** BRIEF **
An exact copy of the lines from the one containing "micrograph of human" through the final line of the records is the only acceptable answer.

** RECORDS FOR PROCESSING **
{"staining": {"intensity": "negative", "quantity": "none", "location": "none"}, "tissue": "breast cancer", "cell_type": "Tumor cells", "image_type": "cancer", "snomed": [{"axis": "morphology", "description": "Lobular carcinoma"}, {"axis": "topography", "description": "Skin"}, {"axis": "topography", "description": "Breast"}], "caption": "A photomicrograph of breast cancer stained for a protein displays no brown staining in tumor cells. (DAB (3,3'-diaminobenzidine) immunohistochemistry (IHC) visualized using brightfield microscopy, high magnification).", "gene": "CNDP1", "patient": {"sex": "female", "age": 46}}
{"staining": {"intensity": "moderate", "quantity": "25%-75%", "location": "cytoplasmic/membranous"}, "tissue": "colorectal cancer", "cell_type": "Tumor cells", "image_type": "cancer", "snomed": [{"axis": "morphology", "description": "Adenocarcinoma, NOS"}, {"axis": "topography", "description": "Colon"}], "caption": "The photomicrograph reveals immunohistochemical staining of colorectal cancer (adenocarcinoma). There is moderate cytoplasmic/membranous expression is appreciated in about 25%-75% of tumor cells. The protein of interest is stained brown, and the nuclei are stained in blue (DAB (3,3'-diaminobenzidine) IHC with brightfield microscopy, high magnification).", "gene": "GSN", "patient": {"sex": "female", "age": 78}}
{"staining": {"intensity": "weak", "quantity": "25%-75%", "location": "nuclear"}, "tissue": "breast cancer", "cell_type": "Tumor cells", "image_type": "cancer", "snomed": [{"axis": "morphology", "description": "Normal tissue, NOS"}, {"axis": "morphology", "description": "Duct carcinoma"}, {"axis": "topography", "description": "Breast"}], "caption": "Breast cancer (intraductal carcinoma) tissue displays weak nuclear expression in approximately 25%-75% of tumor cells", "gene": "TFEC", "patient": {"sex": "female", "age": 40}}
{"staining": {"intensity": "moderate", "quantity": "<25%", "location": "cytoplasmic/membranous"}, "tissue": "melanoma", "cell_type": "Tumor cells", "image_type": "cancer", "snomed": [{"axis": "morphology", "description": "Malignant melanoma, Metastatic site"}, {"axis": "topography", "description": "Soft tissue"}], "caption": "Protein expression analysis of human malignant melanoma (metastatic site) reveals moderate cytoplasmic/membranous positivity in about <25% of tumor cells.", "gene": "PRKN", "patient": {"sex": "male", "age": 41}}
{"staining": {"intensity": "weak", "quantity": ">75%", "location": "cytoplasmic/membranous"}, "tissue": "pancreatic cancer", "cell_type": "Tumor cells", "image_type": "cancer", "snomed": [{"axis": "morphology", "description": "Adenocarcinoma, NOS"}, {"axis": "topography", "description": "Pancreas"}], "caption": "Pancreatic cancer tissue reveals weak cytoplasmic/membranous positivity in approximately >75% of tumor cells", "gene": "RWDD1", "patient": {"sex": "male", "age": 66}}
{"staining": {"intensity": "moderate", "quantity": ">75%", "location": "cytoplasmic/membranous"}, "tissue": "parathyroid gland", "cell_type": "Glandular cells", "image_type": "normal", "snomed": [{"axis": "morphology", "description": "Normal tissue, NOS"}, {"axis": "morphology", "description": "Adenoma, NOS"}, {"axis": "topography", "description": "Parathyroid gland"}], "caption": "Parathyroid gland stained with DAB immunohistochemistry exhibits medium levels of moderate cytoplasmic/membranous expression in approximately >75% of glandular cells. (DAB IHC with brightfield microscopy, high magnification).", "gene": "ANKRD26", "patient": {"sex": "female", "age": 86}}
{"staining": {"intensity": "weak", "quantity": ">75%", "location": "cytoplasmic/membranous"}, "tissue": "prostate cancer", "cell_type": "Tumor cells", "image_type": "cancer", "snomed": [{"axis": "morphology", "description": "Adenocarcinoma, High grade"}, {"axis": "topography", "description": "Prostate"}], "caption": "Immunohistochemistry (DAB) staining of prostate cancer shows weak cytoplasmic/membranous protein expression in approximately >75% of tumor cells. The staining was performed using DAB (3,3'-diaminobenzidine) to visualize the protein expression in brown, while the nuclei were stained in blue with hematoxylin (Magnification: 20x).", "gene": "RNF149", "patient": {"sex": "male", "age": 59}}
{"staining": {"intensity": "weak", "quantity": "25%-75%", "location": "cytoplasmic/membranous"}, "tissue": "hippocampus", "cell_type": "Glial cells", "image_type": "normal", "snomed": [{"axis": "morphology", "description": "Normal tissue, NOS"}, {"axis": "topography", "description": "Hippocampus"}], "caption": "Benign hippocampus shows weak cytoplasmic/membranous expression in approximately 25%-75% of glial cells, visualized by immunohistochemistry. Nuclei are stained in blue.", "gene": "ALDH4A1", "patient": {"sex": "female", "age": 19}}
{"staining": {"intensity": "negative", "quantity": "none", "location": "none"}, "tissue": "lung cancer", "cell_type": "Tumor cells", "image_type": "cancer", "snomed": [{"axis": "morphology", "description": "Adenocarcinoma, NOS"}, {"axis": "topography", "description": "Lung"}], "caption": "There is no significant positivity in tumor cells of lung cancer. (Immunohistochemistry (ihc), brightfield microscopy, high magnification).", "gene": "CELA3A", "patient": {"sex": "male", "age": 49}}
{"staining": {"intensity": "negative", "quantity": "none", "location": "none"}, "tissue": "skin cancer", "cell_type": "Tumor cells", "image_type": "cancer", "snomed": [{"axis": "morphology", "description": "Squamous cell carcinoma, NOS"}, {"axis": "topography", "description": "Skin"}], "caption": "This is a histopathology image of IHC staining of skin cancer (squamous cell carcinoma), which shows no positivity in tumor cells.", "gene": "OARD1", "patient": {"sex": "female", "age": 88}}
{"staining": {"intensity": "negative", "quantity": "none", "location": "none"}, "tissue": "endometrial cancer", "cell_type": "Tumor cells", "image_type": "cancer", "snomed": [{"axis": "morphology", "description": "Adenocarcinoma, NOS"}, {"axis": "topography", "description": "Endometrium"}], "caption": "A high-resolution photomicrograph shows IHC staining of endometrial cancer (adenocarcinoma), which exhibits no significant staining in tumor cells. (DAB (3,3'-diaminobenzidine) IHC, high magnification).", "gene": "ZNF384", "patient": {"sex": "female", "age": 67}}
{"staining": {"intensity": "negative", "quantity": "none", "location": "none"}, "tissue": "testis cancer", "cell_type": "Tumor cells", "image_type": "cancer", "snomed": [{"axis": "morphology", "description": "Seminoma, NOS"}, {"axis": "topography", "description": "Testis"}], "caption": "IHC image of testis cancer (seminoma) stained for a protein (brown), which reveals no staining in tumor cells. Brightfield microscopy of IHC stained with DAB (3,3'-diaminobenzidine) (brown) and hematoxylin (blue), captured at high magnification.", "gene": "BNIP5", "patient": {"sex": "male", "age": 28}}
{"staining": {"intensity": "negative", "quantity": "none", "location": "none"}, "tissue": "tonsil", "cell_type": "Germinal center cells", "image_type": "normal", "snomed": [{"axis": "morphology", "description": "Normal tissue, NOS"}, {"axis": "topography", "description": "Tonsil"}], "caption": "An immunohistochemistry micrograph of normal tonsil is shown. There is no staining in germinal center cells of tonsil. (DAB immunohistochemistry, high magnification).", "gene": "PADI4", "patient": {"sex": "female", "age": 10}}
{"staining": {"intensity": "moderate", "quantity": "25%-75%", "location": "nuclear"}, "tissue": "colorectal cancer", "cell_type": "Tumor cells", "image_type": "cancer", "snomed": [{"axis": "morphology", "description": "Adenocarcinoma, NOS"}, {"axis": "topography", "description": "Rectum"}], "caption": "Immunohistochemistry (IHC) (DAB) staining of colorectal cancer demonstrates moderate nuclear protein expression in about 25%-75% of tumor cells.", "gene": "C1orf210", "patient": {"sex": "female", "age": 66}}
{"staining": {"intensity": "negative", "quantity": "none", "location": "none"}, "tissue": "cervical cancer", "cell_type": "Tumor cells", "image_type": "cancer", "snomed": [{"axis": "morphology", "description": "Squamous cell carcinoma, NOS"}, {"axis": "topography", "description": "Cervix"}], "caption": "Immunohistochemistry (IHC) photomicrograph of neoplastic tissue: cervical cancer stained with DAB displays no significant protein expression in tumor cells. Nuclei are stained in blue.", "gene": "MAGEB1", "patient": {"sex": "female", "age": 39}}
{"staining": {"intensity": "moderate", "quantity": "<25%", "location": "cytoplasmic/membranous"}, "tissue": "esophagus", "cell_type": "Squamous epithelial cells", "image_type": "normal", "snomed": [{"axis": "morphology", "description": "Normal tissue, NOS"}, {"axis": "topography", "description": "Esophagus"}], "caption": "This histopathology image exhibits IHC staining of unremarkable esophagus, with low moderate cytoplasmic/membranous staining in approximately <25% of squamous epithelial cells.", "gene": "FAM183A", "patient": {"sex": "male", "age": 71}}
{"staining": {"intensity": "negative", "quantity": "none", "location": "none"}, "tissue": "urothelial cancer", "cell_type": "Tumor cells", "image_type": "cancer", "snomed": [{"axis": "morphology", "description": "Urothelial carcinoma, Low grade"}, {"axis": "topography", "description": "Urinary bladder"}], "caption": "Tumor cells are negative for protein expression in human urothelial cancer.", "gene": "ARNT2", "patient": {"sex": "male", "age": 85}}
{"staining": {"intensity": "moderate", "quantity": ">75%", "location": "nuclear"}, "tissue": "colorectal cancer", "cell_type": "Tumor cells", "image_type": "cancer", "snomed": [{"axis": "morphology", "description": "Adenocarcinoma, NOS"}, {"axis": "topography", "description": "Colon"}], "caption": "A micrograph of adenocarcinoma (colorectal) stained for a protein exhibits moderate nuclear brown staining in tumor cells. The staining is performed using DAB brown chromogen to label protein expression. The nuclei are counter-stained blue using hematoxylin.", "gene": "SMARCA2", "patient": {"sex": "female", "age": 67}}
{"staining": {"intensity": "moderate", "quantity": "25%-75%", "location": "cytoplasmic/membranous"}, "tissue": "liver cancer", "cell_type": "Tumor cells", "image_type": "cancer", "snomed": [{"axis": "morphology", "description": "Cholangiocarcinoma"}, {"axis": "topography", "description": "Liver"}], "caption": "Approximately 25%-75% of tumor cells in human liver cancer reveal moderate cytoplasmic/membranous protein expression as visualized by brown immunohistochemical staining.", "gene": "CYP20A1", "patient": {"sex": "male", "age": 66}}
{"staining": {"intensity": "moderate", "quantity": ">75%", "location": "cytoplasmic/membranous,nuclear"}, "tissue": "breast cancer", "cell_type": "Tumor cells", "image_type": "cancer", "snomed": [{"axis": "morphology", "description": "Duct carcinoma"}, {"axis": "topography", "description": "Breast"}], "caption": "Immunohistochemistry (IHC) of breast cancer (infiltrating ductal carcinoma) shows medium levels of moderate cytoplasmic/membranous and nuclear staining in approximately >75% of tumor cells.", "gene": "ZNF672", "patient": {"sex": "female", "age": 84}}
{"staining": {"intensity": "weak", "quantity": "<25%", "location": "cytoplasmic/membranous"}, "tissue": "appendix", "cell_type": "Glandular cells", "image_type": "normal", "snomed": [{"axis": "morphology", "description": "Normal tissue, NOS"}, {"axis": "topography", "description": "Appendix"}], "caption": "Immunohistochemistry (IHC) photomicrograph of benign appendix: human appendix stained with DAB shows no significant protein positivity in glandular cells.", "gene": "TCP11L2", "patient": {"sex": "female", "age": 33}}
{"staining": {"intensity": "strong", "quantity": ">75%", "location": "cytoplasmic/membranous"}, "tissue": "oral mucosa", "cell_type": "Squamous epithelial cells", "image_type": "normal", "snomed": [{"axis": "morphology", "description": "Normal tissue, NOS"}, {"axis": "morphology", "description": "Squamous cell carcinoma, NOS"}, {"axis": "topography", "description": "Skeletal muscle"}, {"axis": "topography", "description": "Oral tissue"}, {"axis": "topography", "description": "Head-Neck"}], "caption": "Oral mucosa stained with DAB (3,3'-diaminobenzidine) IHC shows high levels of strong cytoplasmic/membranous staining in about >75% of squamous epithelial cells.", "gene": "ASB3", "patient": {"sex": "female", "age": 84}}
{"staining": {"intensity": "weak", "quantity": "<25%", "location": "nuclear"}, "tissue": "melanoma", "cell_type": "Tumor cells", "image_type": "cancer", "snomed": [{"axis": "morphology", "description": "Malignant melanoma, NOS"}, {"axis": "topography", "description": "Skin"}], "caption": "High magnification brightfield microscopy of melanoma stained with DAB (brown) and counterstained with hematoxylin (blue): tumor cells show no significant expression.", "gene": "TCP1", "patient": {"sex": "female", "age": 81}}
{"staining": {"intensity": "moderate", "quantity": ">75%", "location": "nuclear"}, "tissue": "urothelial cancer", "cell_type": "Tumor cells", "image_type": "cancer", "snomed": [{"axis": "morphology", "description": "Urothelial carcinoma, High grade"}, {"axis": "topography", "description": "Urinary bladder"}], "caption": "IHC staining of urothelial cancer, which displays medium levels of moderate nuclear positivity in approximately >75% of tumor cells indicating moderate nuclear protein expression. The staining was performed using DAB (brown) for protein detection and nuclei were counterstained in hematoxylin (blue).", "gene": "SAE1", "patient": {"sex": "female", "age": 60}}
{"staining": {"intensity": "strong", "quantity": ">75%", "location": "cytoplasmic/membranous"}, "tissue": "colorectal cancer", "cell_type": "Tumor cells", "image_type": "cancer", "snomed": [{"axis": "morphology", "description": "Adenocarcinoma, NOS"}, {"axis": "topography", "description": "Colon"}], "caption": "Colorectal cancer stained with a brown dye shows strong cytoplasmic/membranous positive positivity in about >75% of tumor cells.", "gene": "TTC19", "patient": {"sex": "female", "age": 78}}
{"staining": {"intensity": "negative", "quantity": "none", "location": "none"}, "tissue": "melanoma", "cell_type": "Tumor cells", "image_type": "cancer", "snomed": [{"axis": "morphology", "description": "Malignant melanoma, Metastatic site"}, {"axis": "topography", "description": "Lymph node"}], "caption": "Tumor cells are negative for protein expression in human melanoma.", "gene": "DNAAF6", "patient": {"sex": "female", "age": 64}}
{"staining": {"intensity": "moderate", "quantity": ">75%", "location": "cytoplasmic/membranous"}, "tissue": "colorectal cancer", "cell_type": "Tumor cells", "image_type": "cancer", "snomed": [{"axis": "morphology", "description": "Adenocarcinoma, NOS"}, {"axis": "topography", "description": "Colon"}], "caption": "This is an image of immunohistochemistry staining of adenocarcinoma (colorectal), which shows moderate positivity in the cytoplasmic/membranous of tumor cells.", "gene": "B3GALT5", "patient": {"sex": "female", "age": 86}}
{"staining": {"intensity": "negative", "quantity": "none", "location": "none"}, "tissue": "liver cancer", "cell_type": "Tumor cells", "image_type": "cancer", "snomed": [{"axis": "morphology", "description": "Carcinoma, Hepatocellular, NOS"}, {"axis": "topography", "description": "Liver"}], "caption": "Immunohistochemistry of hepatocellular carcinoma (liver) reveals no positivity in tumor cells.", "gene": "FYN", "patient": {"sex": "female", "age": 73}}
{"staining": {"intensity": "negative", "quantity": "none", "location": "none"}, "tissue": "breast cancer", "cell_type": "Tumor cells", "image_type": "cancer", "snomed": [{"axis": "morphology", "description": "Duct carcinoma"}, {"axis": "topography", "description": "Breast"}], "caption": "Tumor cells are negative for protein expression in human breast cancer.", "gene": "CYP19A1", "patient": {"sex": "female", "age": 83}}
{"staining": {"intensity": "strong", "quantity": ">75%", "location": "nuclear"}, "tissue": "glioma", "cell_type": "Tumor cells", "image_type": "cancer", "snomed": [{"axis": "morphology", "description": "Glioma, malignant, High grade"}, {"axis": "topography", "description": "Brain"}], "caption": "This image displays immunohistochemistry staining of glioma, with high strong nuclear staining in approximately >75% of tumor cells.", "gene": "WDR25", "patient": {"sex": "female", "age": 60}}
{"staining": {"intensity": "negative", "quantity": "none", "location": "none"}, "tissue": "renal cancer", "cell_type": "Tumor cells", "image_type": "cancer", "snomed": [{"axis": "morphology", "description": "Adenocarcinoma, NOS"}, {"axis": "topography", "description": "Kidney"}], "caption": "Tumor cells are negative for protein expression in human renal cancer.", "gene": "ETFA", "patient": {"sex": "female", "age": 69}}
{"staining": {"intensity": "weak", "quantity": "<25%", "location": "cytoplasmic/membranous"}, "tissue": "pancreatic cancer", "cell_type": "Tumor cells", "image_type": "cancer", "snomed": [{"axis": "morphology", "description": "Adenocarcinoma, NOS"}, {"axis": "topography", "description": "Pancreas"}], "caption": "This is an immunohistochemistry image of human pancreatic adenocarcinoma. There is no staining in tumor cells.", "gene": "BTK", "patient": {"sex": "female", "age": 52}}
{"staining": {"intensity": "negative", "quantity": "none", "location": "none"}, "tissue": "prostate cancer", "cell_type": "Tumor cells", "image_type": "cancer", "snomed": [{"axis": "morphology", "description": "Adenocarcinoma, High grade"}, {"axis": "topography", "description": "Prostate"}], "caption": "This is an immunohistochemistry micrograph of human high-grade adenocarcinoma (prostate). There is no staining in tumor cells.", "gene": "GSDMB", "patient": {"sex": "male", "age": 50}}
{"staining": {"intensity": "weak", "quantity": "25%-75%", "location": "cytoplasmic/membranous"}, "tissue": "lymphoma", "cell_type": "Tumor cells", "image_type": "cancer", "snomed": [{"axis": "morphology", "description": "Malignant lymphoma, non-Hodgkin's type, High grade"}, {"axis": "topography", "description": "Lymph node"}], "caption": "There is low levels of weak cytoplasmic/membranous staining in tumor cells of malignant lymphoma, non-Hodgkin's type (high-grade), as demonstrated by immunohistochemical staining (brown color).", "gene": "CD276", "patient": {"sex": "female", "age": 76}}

** ANSWER SPACE **
{"staining": {"intensity": "negative", "quantity": "none", "location": "none"}, "tissue": "prostate cancer", "cell_type": "Tumor cells", "image_type": "cancer", "snomed": [{"axis": "morphology", "description": "Adenocarcinoma, High grade"}, {"axis": "topography", "description": "Prostate"}], "caption": "This is an immunohistochemistry micrograph of human high-grade adenocarcinoma (prostate). There is no staining in tumor cells.", "gene": "GSDMB", "patient": {"sex": "male", "age": 50}}
{"staining": {"intensity": "weak", "quantity": "25%-75%", "location": "cytoplasmic/membranous"}, "tissue": "lymphoma", "cell_type": "Tumor cells", "image_type": "cancer", "snomed": [{"axis": "morphology", "description": "Malignant lymphoma, non-Hodgkin's type, High grade"}, {"axis": "topography", "description": "Lymph node"}], "caption": "There is low levels of weak cytoplasmic/membranous staining in tumor cells of malignant lymphoma, non-Hodgkin's type (high-grade), as demonstrated by immunohistochemical staining (brown color).", "gene": "CD276", "patient": {"sex": "female", "age": 76}}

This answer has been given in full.